[Start Exercise material]

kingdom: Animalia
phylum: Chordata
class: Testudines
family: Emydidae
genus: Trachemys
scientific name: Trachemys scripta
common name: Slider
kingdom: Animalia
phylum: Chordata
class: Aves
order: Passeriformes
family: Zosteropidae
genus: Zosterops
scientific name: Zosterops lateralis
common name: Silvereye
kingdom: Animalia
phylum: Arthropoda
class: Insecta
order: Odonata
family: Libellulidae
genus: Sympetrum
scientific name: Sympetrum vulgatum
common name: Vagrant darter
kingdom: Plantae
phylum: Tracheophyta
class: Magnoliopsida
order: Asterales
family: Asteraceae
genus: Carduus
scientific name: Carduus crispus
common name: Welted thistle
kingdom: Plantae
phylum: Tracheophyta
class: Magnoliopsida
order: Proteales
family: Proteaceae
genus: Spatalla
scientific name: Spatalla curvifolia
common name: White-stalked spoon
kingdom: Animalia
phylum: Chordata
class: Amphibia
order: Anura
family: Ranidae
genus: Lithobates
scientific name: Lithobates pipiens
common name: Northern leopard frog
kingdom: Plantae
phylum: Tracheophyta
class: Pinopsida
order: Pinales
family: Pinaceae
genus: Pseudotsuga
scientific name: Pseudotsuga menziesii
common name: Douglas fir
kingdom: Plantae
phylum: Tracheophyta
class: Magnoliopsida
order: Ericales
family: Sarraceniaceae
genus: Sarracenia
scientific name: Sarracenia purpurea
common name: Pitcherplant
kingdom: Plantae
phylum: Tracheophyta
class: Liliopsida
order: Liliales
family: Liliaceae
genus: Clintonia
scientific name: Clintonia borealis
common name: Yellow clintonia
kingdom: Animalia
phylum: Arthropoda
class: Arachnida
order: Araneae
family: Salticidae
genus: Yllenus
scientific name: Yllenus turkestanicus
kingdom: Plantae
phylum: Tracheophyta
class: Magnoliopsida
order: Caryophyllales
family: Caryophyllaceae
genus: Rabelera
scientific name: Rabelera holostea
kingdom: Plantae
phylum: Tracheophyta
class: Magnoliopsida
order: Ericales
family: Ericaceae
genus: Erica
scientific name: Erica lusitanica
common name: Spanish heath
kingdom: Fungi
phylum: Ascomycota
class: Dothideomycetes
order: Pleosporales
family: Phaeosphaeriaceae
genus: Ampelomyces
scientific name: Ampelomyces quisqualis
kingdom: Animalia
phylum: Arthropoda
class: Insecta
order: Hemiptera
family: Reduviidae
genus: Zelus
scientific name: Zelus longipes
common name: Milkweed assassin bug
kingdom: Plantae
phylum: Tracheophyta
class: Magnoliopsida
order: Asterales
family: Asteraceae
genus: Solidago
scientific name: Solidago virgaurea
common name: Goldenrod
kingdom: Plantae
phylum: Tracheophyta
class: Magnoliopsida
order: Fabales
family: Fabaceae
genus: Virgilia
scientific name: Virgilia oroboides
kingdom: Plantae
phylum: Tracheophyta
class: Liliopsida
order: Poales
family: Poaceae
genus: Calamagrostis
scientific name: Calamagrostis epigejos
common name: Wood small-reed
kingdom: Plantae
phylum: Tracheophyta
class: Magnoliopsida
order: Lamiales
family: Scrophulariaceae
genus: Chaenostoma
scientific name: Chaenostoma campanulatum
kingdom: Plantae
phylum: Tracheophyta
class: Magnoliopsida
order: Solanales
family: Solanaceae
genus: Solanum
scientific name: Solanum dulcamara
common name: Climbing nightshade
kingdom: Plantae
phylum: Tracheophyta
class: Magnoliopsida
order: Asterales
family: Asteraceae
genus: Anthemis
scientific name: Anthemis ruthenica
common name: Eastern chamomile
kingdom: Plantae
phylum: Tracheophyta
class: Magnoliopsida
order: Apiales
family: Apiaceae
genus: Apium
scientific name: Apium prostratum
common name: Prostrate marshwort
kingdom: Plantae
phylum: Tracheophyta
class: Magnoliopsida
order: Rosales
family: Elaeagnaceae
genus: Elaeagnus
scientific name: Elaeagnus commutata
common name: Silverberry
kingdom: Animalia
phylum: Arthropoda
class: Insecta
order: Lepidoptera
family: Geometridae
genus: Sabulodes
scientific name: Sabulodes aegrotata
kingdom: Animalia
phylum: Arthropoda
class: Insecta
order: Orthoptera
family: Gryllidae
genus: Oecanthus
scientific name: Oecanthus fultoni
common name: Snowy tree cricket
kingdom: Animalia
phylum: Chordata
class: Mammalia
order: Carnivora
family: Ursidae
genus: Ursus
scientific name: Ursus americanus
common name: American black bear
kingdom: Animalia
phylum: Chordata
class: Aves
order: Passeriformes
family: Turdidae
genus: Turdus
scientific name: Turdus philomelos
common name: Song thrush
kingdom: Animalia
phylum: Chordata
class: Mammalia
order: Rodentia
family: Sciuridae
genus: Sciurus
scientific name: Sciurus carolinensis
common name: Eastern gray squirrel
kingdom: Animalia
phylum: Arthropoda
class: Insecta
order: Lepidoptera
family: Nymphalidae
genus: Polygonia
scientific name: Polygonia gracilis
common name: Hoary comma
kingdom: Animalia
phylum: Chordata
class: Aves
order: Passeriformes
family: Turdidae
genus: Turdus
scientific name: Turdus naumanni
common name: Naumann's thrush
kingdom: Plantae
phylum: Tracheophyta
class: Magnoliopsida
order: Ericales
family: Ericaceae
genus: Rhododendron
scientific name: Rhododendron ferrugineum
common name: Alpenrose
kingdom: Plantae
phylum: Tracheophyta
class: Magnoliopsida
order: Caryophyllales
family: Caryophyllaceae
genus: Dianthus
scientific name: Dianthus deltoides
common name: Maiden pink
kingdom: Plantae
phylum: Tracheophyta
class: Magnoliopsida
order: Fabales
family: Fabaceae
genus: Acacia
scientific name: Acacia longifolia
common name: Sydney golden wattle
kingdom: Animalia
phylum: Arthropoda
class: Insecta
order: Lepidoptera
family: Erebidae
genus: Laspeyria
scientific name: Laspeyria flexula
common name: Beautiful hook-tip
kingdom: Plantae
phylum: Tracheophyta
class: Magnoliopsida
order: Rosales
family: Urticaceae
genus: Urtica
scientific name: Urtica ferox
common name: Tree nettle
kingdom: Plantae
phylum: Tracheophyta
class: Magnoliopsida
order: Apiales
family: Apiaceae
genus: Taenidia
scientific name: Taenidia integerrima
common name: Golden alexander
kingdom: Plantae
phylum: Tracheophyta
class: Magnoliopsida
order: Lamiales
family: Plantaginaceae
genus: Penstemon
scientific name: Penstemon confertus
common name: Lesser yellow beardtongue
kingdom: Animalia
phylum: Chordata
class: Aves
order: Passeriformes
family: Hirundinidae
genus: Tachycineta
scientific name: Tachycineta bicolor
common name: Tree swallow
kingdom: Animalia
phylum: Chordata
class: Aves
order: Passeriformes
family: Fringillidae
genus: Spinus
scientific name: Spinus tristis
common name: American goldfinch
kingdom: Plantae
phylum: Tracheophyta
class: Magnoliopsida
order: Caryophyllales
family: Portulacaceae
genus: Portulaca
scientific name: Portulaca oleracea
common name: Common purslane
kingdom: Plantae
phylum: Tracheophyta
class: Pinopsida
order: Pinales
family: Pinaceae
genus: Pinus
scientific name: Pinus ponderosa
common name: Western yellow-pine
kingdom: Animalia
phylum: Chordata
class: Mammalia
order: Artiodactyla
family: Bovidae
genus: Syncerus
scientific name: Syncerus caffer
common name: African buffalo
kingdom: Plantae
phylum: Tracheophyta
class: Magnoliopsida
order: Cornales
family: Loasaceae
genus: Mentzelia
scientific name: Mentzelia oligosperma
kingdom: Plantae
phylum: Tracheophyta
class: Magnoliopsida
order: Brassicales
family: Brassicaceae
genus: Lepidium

[End Exercise material]

> **Prompt**: Copy every line of the entries above, word for word, in the same order.

> **Full output**:
kingdom: Animalia
phylum: Chordata
class: Testudines
family: Emydidae
genus: Trachemys
scientific name: Trachemys scripta
common name: Slider
kingdom: Animalia
phylum: Chordata
class: Aves
order: Passeriformes
family: Zosteropidae
genus: Zosterops
scientific name: Zosterops lateralis
common name: Silvereye
kingdom: Animalia
phylum: Arthropoda
class: Insecta
order: Odonata
family: Libellulidae
genus: Sympetrum
scientific name: Sympetrum vulgatum
common name: Vagrant darter
kingdom: Plantae
phylum: Tracheophyta
class: Magnoliopsida
order: Asterales
family: Asteraceae
genus: Carduus
scientific name: Carduus crispus
common name: Welted thistle
kingdom: Plantae
phylum: Tracheophyta
class: Magnoliopsida
order: Proteales
family: Proteaceae
genus: Spatalla
scientific name: Spatalla curvifolia
common name: White-stalked spoon
kingdom: Animalia
phylum: Chordata
class: Amphibia
order: Anura
family: Ranidae
genus: Lithobates
scientific name: Lithobates pipiens
common name: Northern leopard frog
kingdom: Plantae
phylum: Tracheophyta
class: Pinopsida
order: Pinales
family: Pinaceae
genus: Pseudotsuga
scientific name: Pseudotsuga menziesii
common name: Douglas fir
kingdom: Plantae
phylum: Tracheophyta
class: Magnoliopsida
order: Ericales
family: Sarraceniaceae
genus: Sarracenia
scientific name: Sarracenia purpurea
common name: Pitcherplant
kingdom: Plantae
phylum: Tracheophyta
class: Liliopsida
order: Liliales
family: Liliaceae
genus: Clintonia
scientific name: Clintonia borealis
common name: Yellow clintonia
kingdom: Animalia
phylum: Arthropoda
class: Arachnida
order: Araneae
family: Salticidae
genus: Yllenus
scientific name: Yllenus turkestanicus
kingdom: Plantae
phylum: Tracheophyta
class: Magnoliopsida
order: Caryophyllales
family: Caryophyllaceae
genus: Rabelera
scientific name: Rabelera holostea
kingdom: Plantae
phylum: Tracheophyta
class: Magnoliopsida
order: Ericales
family: Ericaceae
genus: Erica
scientific name: Erica lusitanica
common name: Spanish heath
kingdom: Fungi
phylum: Ascomycota
class: Dothideomycetes
order: Pleosporales
family: Phaeosphaeriaceae
genus: Ampelomyces
scientific name: Ampelomyces quisqualis
kingdom: Animalia
phylum: Arthropoda
class: Insecta
order: Hemiptera
family: Reduviidae
genus: Zelus
scientific name: Zelus longipes
common name: Milkweed assassin bug
kingdom: Plantae
phylum: Tracheophyta
class: Magnoliopsida
order: Asterales
family: Asteraceae
genus: Solidago
scientific name: Solidago virgaurea
common name: Goldenrod
kingdom: Plantae
phylum: Tracheophyta
class: Magnoliopsida
order: Fabales
family: Fabaceae
genus: Virgilia
scientific name: Virgilia oroboides
kingdom: Plantae
phylum: Tracheophyta
class: Liliopsida
order: Poales
family: Poaceae
genus: Calamagrostis
scientific name: Calamagrostis epigejos
common name: Wood small-reed
kingdom: Plantae
phylum: Tracheophyta
class: Magnoliopsida
order: Lamiales
family: Scrophulariaceae
genus: Chaenostoma
scientific name: Chaenostoma campanulatum
kingdom: Plantae
phylum: Tracheophyta
class: Magnoliopsida
order: Solanales
family: Solanaceae
genus: Solanum
scientific name: Solanum dulcamara
common name: Climbing nightshade
kingdom: Plantae
phylum: Tracheophyta
class: Magnoliopsida
order: Asterales
family: Asteraceae
genus: Anthemis
scientific name: Anthemis ruthenica
common name: Eastern chamomile
kingdom: Plantae
phylum: Tracheophyta
class: Magnoliopsida
order: Apiales
family: Apiaceae
genus: Apium
scientific name: Apium prostratum
common name: Prostrate marshwort
kingdom: Plantae
phylum: Tracheophyta
class: Magnoliopsida
order: Rosales
family: Elaeagnaceae
genus: Elaeagnus
scientific name: Elaeagnus commutata
common name: Silverberry
kingdom: Animalia
phylum: Arthropoda
class: Insecta
order: Lepidoptera
family: Geometridae
genus: Sabulodes
scientific name: Sabulodes aegrotata
kingdom: Animalia
phylum: Arthropoda
class: Insecta
order: Orthoptera
family: Gryllidae
genus: Oecanthus
scientific name: Oecanthus fultoni
common name: Snowy tree cricket
kingdom: Animalia
phylum: Chordata
class: Mammalia
order: Carnivora
family: Ursidae
genus: Ursus
scientific name: Ursus americanus
common name: American black bear
kingdom: Animalia
phylum: Chordata
class: Aves
order: Passeriformes
family: Turdidae
genus: Turdus
scientific name: Turdus philomelos
common name: Song thrush
kingdom: Animalia
phylum: Chordata
class: Mammalia
order: Rodentia
family: Sciuridae
genus: Sciurus
scientific name: Sciurus carolinensis
common name: Eastern gray squirrel
kingdom: Animalia
phylum: Arthropoda
class: Insecta
order: Lepidoptera
family: Nymphalidae
genus: Polygonia
scientific name: Polygonia gracilis
common name: Hoary comma
kingdom: Animalia
phylum: Chordata
class: Aves
order: Passeriformes
family: Turdidae
genus: Turdus
scientific name: Turdus naumanni
common name: Naumann's thrush
kingdom: Plantae
phylum: Tracheophyta
class: Magnoliopsida
order: Ericales
family: Ericaceae
genus: Rhododendron
scientific name: Rhododendron ferrugineum
common name: Alpenrose
kingdom: Plantae
phylum: Tracheophyta
class: Magnoliopsida
order: Caryophyllales
family: Caryophyllaceae
genus: Dianthus
scientific name: Dianthus deltoides
common name: Maiden pink
kingdom: Plantae
phylum: Tracheophyta
class: Magnoliopsida
order: Fabales
family: Fabaceae
genus: Acacia
scientific name: Acacia longifolia
common name: Sydney golden wattle
kingdom: Animalia
phylum: Arthropoda
class: Insecta
order: Lepidoptera
family: Erebidae
genus: Laspeyria
scientific name: Laspeyria flexula
common name: Beautiful hook-tip
kingdom: Plantae
phylum: Tracheophyta
class: Magnoliopsida
order: Rosales
family: Urticaceae
genus: Urtica
scientific name: Urtica ferox
common name: Tree nettle
kingdom: Plantae
phylum: Tracheophyta
class: Magnoliopsida
order: Apiales
family: Apiaceae
genus: Taenidia
scientific name: Taenidia integerrima
common name: Golden alexander
kingdom: Plantae
phylum: Tracheophyta
class: Magnoliopsida
order: Lamiales
family: Plantaginaceae
genus: Penstemon
scientific name: Penstemon confertus
common name: Lesser yellow beardtongue
kingdom: Animalia
phylum: Chordata
class: Aves
order: Passeriformes
family: Hirundinidae
genus: Tachycineta
scientific name: Tachycineta bicolor
common name: Tree swallow
kingdom: Animalia
phylum: Chordata
class: Aves
order: Passeriformes
family: Fringillidae
genus: Spinus
scientific name: Spinus tristis
common name: American goldfinch
kingdom: Plantae
phylum: Tracheophyta
class: Magnoliopsida
order: Caryophyllales
family: Portulacaceae
genus: Portulaca
scientific name: Portulaca oleracea
common name: Common purslane
kingdom: Plantae
phylum: Tracheophyta
class: Pinopsida
order: Pinales
family: Pinaceae
genus: Pinus
scientific name: Pinus ponderosa
common name: Western yellow-pine
kingdom: Animalia
phylum: Chordata
class: Mammalia
order: Artiodactyla
family: Bovidae
genus: Syncerus
scientific name: Syncerus caffer
common name: African buffalo
kingdom: Plantae
phylum: Tracheophyta
class: Magnoliopsida
order: Cornales
family: Loasaceae
genus: Mentzelia
scientific name: Mentzelia oligosperma
kingdom: Plantae
phylum: Tracheophyta
class: Magnoliopsida
order: Brassicales
family: Brassicaceae
genus: Lepidium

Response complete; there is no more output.